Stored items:

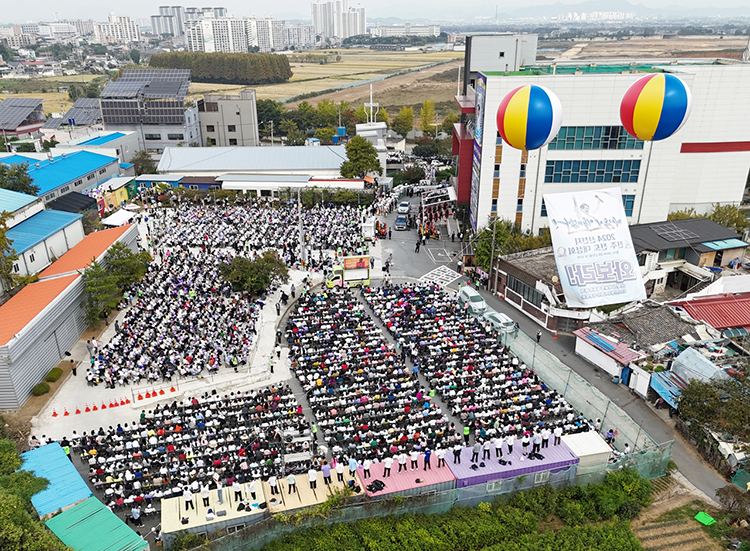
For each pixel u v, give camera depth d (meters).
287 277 78.06
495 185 91.12
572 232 67.38
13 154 121.69
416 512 42.81
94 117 182.75
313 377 56.59
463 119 113.50
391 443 48.03
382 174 135.00
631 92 63.16
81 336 67.69
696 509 43.62
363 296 77.50
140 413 53.97
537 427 49.72
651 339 60.94
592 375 62.00
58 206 97.94
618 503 43.19
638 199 91.81
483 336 65.12
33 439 49.06
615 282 67.69
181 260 86.06
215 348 62.38
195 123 166.75
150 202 119.00
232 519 40.16
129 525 41.62
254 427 50.59
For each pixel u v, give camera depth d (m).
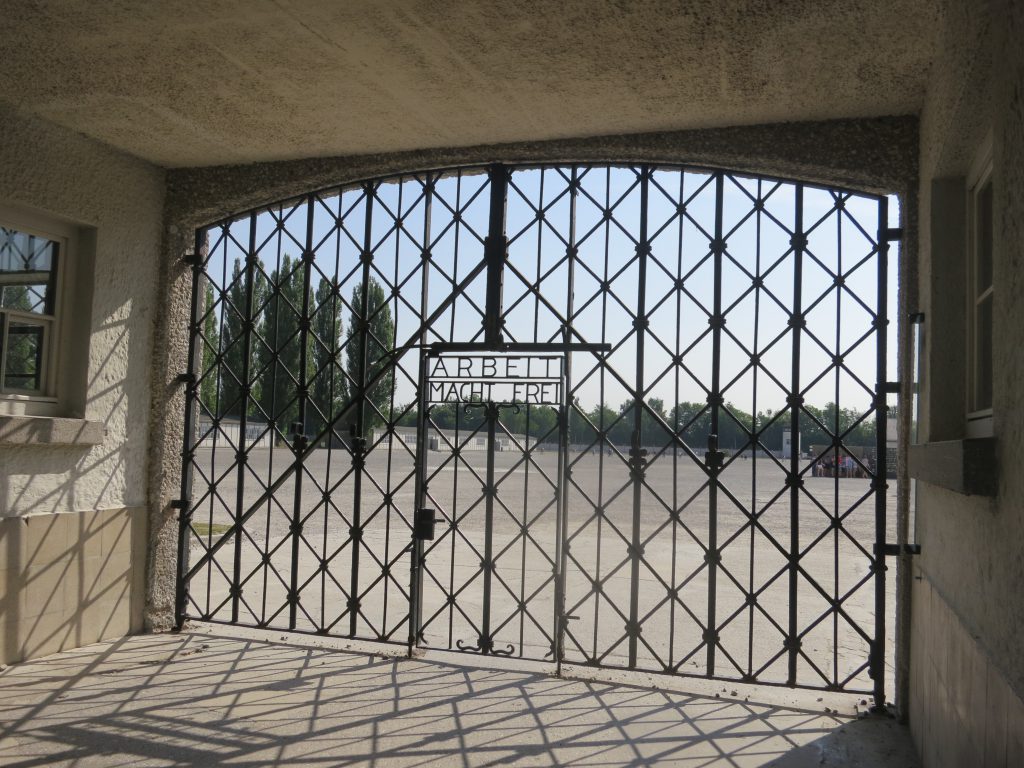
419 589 5.44
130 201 5.69
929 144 3.98
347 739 3.98
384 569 5.56
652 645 6.02
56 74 4.36
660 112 4.65
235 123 5.04
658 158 5.05
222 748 3.83
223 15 3.69
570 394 5.25
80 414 5.36
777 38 3.71
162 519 5.92
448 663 5.24
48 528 5.12
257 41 3.94
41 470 5.08
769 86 4.22
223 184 5.85
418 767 3.68
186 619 6.02
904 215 4.50
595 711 4.45
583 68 4.12
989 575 2.57
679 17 3.57
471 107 4.68
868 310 4.76
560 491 5.21
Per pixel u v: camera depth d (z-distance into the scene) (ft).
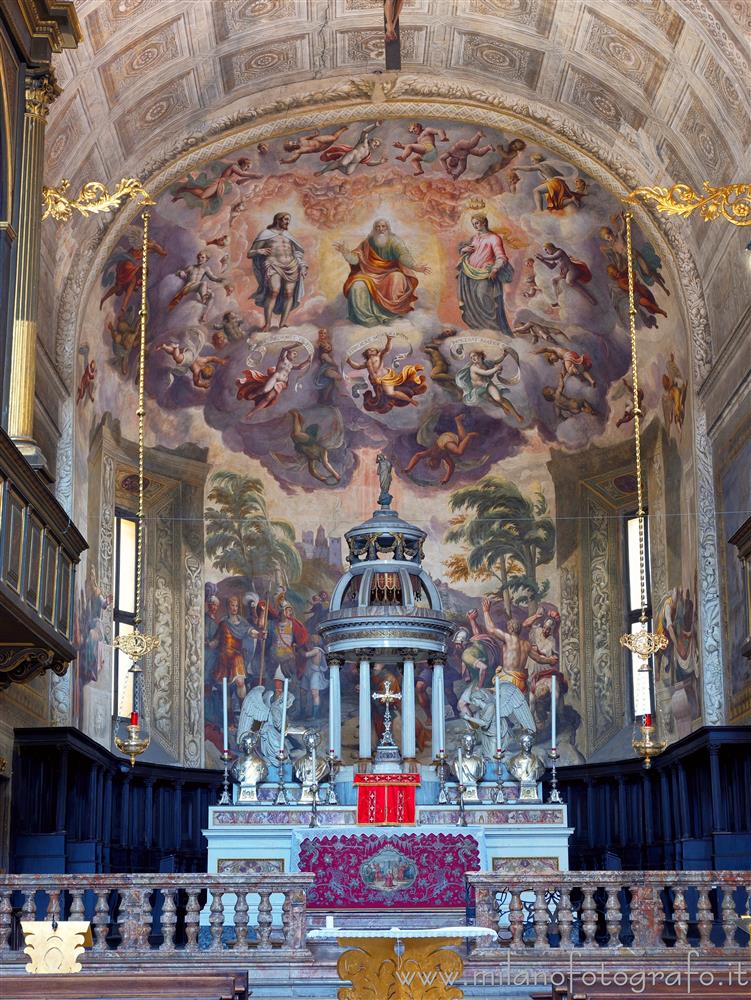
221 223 91.86
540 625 97.76
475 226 94.79
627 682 94.89
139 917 53.01
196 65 80.64
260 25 79.97
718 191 59.47
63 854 70.79
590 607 96.84
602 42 79.10
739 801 74.90
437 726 80.12
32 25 57.52
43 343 77.05
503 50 83.20
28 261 56.03
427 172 92.43
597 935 77.36
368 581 81.97
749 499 75.51
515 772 77.41
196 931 52.85
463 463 100.37
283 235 94.48
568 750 95.61
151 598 93.97
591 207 89.71
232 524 97.96
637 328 92.38
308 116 87.66
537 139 87.86
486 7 80.02
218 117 85.87
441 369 99.55
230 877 53.16
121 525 93.30
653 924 52.42
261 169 90.33
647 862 87.66
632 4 74.69
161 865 80.33
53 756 72.95
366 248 96.27
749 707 75.56
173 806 92.07
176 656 94.53
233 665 96.17
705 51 73.72
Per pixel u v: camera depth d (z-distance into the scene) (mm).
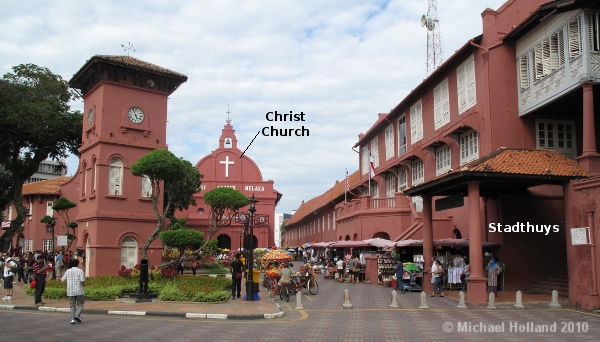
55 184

### ASSIGNED TASK:
Count all lines of the data that include "give". The answer is the number alone.

### YOUR RESPONSE:
2